* [TASK PROMPT]: Set down every one of the rows below word for word, leaving out the pictures.

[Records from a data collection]
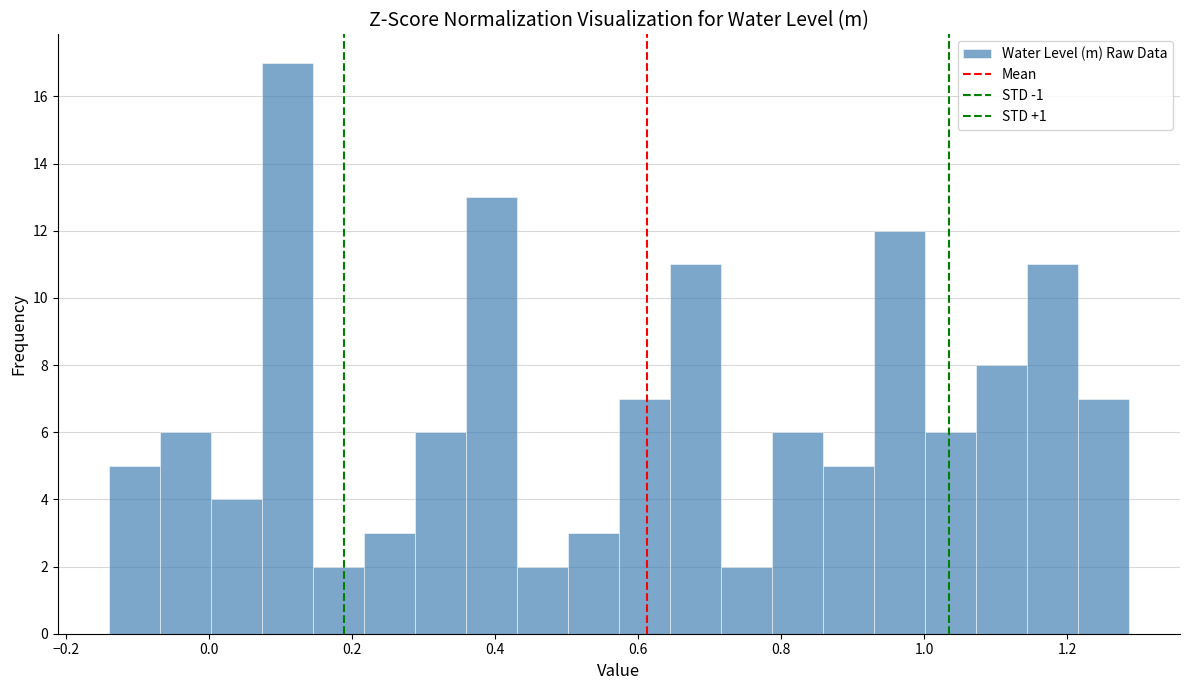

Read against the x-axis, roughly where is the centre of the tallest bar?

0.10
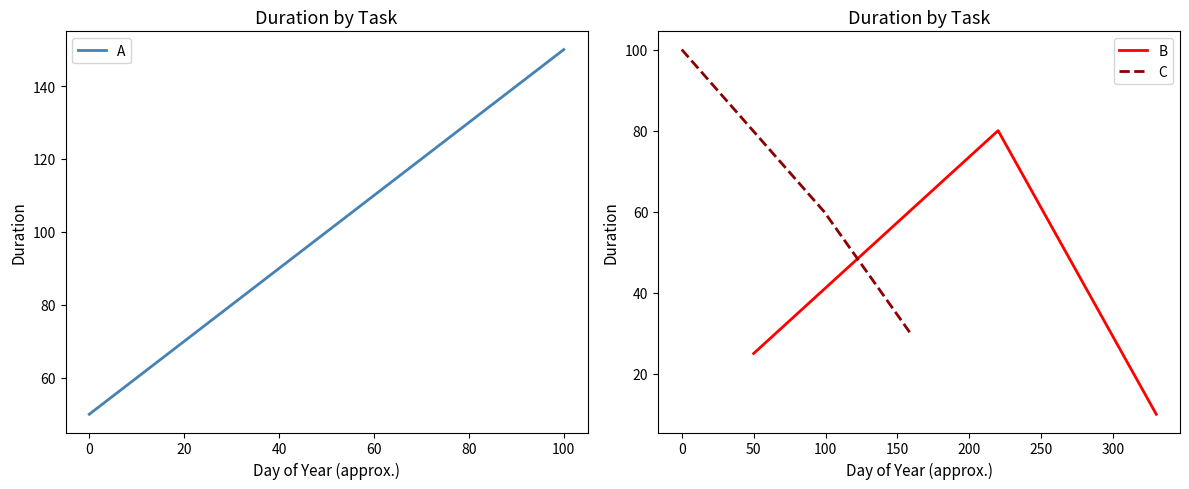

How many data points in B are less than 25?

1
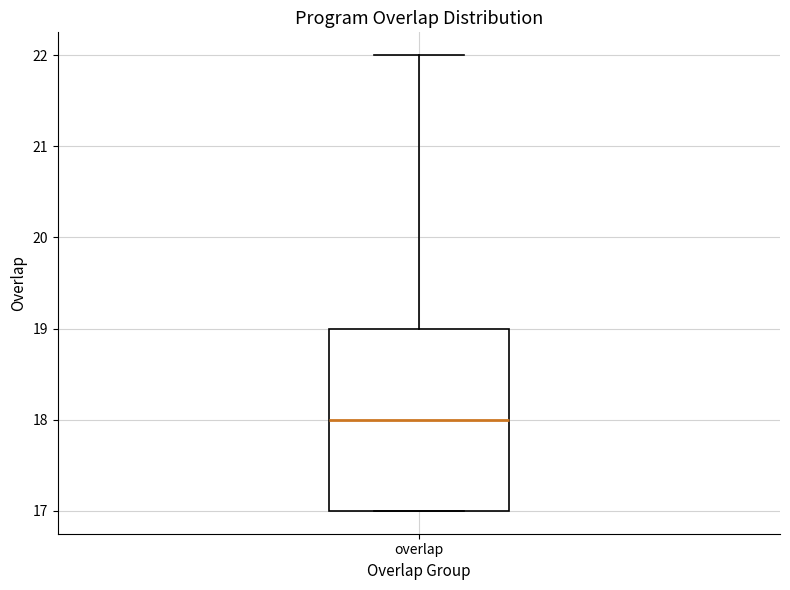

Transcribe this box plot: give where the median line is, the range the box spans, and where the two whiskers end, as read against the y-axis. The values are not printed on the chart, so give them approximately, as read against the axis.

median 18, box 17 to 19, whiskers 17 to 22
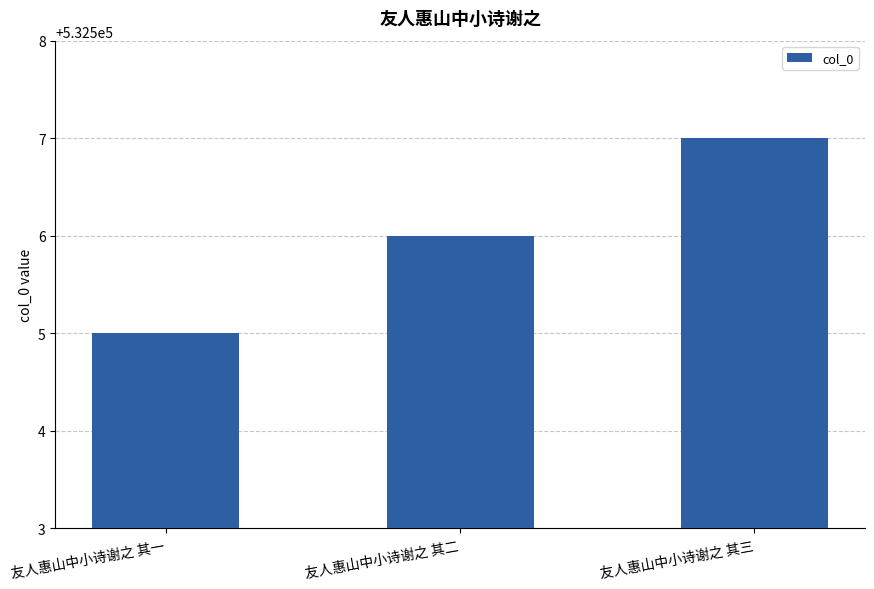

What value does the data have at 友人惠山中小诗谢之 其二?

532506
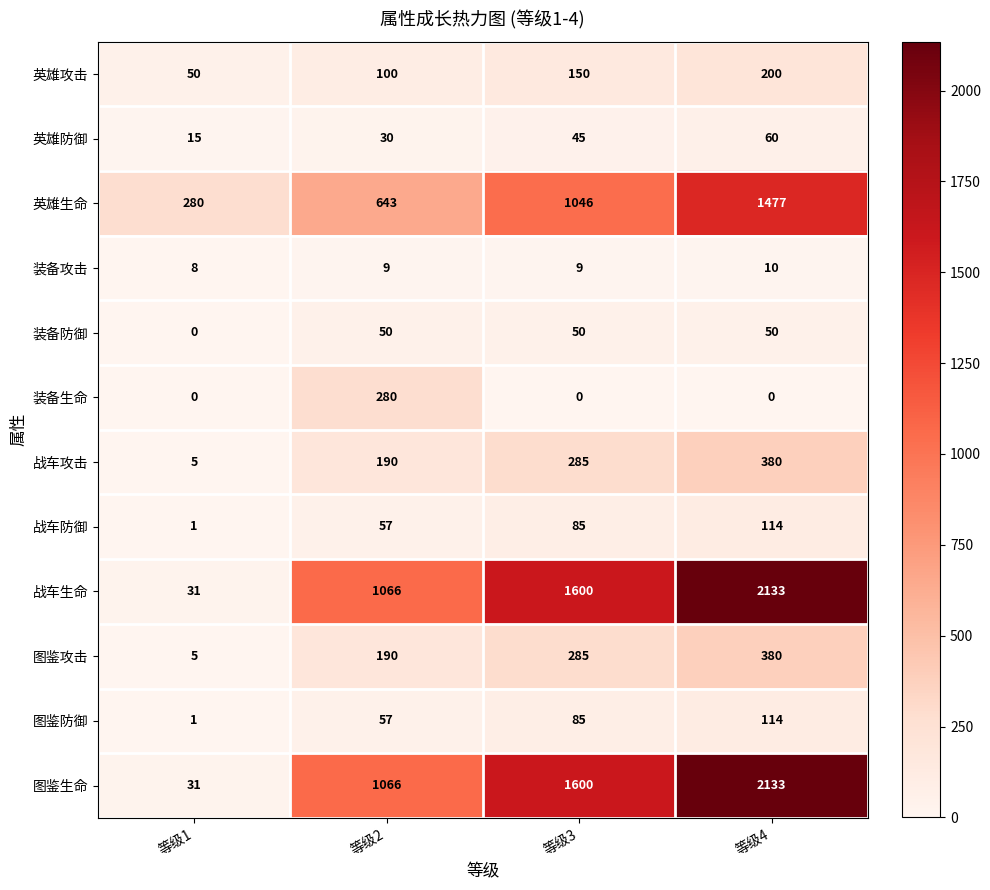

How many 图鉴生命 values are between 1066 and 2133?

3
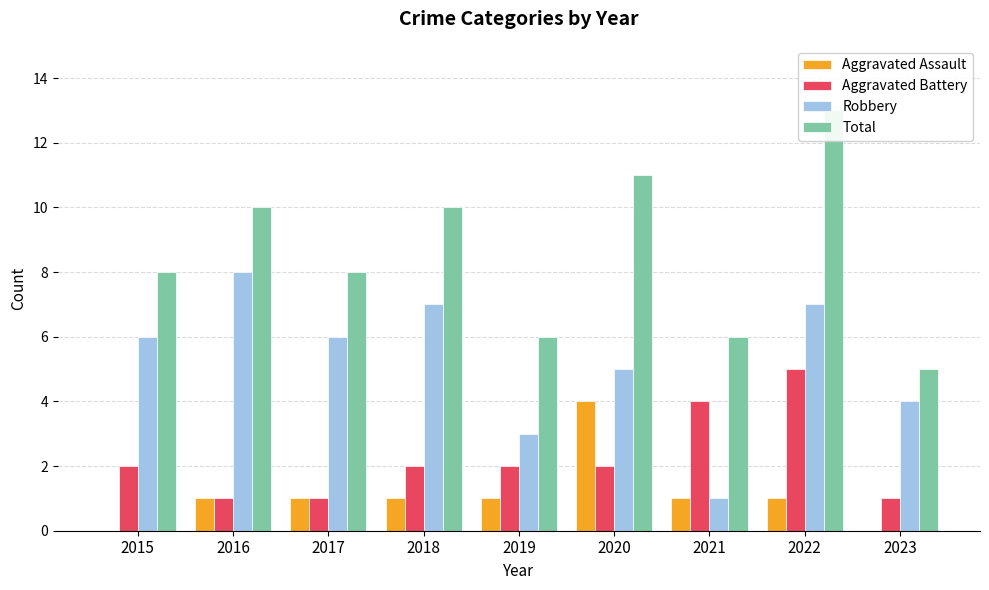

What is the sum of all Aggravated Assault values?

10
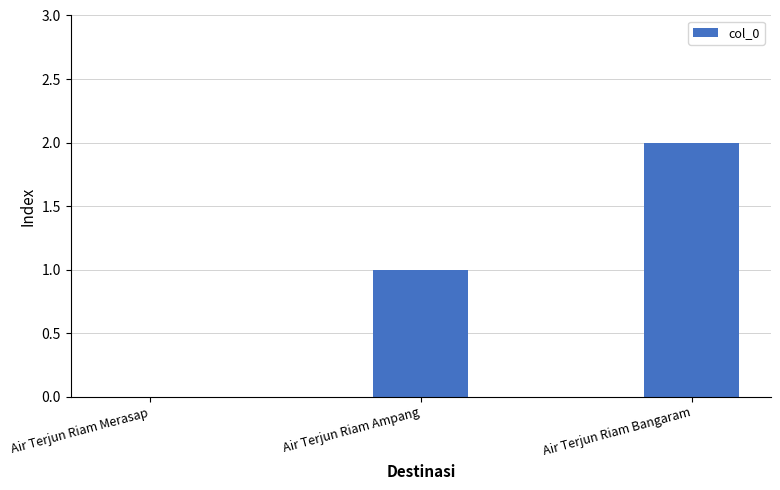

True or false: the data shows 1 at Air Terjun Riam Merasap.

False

* [RESULT OF THIS TASK]:
Read against the x-axis, roughly where is the centre of the tallest bar?

0.10

How many data points in B are less than 25?

1

Transcribe this box plot: give where the median line is, the range the box spans, and where the two whiskers end, as read against the y-axis. The values are not printed on the chart, so give them approximately, as read against the axis.

median 18, box 17 to 19, whiskers 17 to 22

What value does the data have at 友人惠山中小诗谢之 其二?

532506

How many 图鉴生命 values are between 1066 and 2133?

3

What is the sum of all Aggravated Assault values?

10

True or false: the data shows 1 at Air Terjun Riam Merasap.

False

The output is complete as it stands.